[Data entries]
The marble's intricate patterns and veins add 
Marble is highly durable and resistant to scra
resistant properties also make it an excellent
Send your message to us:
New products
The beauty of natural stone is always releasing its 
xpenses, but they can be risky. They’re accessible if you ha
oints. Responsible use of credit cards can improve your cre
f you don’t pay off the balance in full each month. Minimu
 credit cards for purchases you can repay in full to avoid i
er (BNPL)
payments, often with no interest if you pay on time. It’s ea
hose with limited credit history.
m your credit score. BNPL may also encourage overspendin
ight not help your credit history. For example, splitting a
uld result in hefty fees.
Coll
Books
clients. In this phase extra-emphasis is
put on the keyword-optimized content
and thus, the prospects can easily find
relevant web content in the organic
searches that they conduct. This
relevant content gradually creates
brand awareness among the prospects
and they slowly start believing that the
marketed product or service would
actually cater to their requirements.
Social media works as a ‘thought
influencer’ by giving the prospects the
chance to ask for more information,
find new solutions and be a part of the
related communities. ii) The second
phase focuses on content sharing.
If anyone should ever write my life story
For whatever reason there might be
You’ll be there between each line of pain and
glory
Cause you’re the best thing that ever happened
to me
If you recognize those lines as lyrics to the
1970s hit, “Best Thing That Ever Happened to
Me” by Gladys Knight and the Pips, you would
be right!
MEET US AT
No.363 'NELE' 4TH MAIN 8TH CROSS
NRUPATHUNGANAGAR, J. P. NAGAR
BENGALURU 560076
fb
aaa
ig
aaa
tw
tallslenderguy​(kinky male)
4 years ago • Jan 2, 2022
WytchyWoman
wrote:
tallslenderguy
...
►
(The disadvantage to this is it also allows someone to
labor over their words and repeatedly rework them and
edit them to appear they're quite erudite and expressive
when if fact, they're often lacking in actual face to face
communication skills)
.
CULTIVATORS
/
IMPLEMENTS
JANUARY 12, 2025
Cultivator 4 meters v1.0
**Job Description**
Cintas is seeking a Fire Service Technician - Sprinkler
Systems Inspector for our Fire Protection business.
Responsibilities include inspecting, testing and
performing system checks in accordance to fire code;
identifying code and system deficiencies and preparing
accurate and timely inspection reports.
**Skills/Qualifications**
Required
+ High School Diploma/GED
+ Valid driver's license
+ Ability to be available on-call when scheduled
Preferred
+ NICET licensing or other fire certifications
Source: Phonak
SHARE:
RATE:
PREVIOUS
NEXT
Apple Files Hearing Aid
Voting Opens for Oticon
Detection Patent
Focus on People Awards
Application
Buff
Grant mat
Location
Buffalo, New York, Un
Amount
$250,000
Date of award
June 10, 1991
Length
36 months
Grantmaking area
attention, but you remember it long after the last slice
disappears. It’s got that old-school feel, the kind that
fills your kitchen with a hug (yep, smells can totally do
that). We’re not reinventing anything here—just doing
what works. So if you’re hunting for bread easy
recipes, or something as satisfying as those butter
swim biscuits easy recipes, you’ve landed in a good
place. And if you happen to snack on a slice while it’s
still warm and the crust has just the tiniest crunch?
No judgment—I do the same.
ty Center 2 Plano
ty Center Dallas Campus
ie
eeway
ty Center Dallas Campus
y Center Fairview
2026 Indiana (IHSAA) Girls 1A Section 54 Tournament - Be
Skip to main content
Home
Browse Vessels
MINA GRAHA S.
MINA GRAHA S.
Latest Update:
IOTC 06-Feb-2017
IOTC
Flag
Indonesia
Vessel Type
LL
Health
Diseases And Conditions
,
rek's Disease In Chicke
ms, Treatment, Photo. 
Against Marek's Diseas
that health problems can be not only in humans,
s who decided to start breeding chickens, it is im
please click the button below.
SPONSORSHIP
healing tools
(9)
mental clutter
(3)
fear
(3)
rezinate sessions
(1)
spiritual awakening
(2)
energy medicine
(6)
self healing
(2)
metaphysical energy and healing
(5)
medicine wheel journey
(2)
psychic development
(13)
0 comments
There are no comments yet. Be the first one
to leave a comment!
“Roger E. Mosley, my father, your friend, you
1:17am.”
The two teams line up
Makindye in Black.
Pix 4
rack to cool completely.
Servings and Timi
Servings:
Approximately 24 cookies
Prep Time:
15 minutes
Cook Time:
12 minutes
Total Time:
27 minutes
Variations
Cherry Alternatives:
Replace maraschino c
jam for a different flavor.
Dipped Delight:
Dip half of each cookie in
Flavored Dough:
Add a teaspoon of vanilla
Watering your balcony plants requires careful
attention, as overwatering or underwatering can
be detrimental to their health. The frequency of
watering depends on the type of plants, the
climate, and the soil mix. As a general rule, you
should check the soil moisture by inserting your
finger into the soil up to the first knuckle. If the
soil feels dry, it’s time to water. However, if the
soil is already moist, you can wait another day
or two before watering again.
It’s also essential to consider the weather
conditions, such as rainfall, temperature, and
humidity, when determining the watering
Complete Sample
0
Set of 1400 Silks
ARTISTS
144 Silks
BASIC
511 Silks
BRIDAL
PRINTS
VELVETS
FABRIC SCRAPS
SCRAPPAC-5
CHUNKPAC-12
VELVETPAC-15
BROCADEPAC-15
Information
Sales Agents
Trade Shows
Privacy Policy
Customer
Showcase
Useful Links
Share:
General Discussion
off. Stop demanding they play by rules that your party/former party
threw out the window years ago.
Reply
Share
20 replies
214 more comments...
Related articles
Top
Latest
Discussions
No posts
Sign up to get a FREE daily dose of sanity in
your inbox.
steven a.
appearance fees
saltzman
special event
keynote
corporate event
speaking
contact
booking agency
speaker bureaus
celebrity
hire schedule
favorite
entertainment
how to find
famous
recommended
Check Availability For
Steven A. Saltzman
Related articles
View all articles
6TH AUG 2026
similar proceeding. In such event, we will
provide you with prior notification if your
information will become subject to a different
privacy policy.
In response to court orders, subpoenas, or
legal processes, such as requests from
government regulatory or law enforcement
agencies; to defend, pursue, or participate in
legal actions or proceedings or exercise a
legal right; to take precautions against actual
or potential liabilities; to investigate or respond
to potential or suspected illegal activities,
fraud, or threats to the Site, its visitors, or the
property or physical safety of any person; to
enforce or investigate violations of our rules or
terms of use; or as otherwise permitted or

Your assignment ▸
Some lines of the records above may hold the word "find". Report how many, and nothing else.

Answer space ▸
3